青木洋介教授=佐賀市鍋島の佐賀大学

 エイズの予防や治療、性の問題を考える第5回AIDS文化フォーラムin佐賀が8日午後1時から、佐賀市天神のアバンセで開かれる。性教育に取り組む医師やAV男優、宗教家らが性を巡る課題について語り合う。入場無料。

 HIV診療医の岩室紳也さんが講演。ゲイであることを公表してLGBTの問題に取り組む牧師の平良愛香さん、伊万里市の僧侶古川潤哉さんらが「宗教とエイズ」をテーマに語る。
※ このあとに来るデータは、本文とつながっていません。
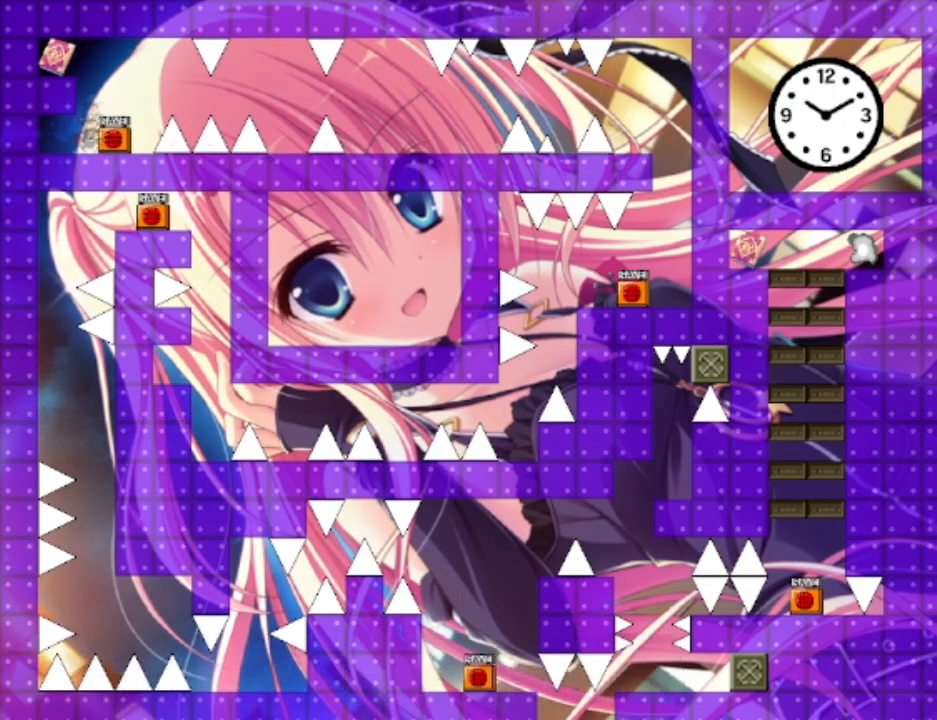
{"keys": [], "events": [[467, "right", "down"], [500, "right", "up"]]}
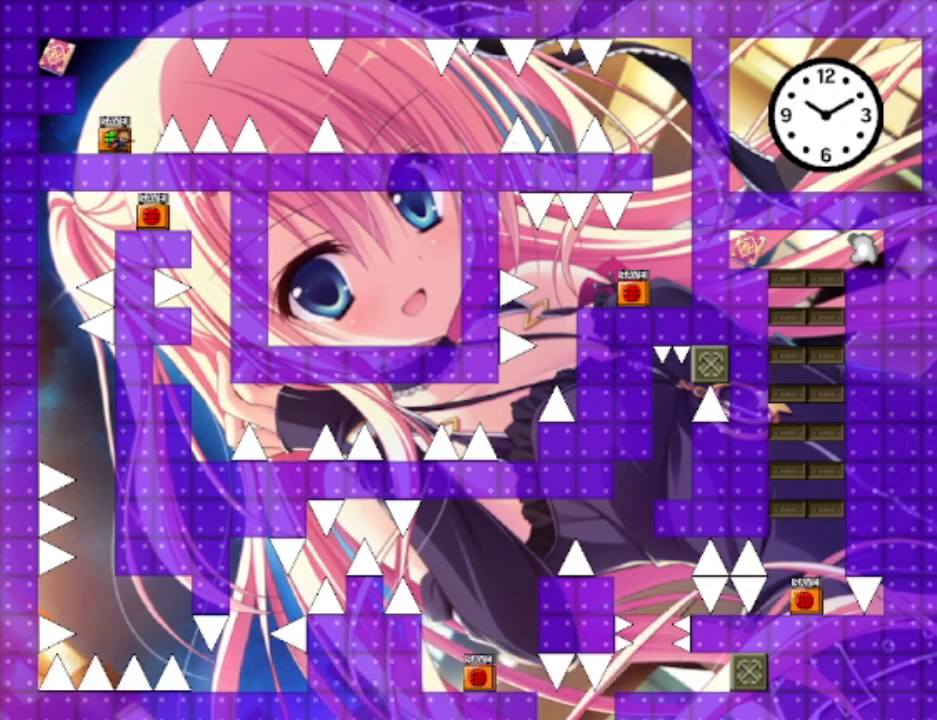
{"keys": ["right"], "events": [[100, "right", "down"], [200, "shift", "down"], [233, "shift", "up"], [333, "shift", "down"], [367, "shift", "up"], [433, "shift", "down"], [467, "shift", "up"]]}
性教育動画を作ったAV男優の森林原人さん、産婦人科医の上村茂仁さん、女優のしじみさんが動画制作の意図を話す。

 フォーラムは1994年、神奈川県横浜市でアジア初の国際エイズ会議が開かれたのを機に同市で始まり、佐賀では2014年から開催。性や差別にまつわる問題に取り組む医師や学校関係者などが集まり、開いている。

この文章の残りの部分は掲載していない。